- [PROBLEM STATEMENT]: Print, character for character, the lines of the records starting at the line that contains "שירות לקוחות" and stopping after the line that contains "für schnellstmögliche". Omit the pictures from your answer.
Segment Start: INFORMATION SUPPLIED
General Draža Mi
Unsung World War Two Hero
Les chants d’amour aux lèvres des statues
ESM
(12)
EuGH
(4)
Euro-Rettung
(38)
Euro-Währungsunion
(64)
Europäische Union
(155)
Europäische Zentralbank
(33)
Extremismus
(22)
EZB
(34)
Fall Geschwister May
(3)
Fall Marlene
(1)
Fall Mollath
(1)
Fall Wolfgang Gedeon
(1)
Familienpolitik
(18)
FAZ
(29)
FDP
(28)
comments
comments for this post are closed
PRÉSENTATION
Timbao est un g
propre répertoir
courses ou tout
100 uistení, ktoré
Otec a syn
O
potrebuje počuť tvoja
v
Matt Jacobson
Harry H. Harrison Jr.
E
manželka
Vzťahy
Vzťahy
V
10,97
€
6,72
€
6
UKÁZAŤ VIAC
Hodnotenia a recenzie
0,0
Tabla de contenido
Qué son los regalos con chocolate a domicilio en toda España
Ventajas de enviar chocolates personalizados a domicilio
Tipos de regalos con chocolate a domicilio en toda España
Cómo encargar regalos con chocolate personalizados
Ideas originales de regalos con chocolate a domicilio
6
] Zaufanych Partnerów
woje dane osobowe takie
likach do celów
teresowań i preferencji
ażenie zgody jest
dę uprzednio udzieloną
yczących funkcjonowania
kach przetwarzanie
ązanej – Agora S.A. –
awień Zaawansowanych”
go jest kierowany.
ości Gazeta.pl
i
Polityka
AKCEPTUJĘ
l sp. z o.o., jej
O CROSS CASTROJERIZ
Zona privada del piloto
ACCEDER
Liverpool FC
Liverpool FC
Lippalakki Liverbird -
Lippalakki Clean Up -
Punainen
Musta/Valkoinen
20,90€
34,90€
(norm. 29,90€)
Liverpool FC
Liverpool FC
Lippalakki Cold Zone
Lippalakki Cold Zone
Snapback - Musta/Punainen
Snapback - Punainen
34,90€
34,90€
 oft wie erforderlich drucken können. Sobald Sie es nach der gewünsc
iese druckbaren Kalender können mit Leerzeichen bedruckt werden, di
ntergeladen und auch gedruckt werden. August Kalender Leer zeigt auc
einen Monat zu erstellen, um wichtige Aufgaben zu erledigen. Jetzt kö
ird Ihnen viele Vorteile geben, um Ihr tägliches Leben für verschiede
Segment End: INFORMATION SUPPLIED
Segment Start: INFORMATION SUPPLIED
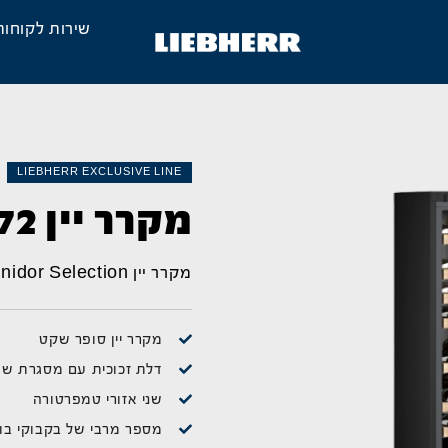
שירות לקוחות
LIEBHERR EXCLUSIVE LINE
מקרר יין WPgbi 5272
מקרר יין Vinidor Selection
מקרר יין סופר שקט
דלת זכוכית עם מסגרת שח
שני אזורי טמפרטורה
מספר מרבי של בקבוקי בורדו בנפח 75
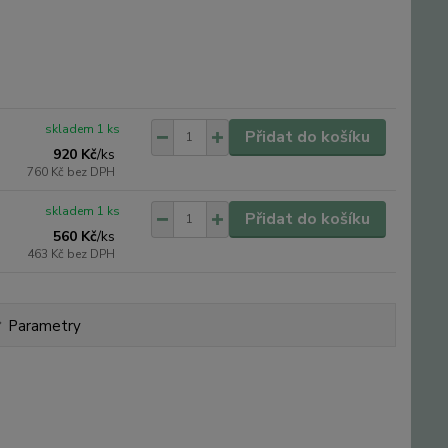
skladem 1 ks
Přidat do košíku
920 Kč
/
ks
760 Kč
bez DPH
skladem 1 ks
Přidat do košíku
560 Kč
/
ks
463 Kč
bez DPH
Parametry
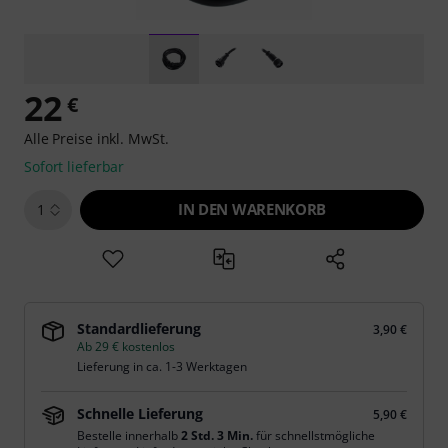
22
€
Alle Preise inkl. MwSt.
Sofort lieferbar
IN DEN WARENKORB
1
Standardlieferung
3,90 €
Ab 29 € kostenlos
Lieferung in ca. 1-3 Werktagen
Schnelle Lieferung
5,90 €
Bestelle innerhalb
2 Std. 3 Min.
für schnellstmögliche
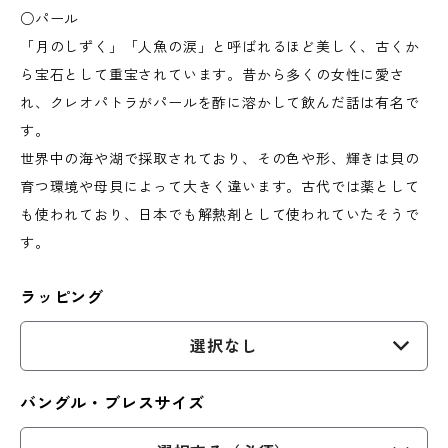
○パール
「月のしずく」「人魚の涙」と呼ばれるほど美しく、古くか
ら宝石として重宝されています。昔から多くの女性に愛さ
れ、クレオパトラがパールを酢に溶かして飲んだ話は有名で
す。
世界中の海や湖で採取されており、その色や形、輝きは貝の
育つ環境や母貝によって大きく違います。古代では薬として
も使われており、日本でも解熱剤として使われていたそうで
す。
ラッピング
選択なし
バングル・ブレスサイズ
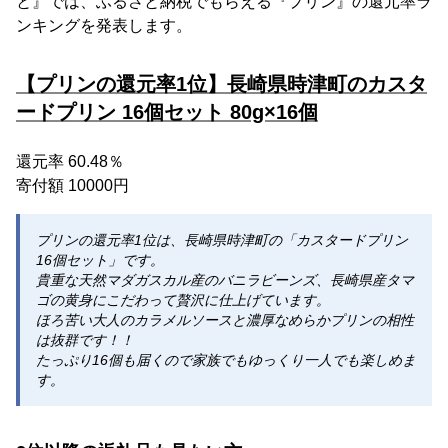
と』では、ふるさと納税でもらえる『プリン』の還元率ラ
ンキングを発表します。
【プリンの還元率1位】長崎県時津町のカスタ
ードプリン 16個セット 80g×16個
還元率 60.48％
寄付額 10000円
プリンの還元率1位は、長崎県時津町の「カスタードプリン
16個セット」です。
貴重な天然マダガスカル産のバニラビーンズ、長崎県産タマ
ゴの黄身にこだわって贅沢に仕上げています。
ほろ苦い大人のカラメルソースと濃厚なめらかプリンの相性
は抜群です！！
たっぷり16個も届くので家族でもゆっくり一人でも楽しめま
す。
Segment End: INFORMATION SUPPLIED
Segment Start: INFORMATION SUPPLIED
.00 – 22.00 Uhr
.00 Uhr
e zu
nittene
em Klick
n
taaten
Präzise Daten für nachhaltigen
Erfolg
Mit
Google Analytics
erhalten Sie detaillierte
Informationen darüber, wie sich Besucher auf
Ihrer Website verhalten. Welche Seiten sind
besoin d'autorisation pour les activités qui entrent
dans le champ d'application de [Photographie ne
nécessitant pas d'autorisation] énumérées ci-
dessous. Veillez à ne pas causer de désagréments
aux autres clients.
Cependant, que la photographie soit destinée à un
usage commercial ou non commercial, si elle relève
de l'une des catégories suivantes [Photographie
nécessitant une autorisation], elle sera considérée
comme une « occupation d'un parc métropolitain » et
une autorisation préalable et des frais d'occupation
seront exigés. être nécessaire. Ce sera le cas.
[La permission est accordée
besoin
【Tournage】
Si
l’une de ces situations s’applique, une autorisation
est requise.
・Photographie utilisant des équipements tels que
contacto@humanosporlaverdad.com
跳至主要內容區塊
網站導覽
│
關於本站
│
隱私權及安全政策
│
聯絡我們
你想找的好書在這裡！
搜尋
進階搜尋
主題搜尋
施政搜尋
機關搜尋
Segment End: INFORMATION SUPPLIED
- [SOLUTION TO THIS TASK]:
שירות לקוחות
LIEBHERR EXCLUSIVE LINE
מקרר יין WPgbi 5272
מקרר יין Vinidor Selection
מקרר יין סופר שקט
דלת זכוכית עם מסגרת שח
שני אזורי טמפרטורה
מספר מרבי של בקבוקי בורדו בנפח 75
skladem 1 ks
Přidat do košíku
920 Kč
/
ks
760 Kč
bez DPH
skladem 1 ks
Přidat do košíku
560 Kč
/
ks
463 Kč
bez DPH
Parametry
22
€
Alle Preise inkl. MwSt.
Sofort lieferbar
IN DEN WARENKORB
1
Standardlieferung
3,90 €
Ab 29 € kostenlos
Lieferung in ca. 1-3 Werktagen
Schnelle Lieferung
5,90 €
Bestelle innerhalb
2 Std. 3 Min.
für schnellstmögliche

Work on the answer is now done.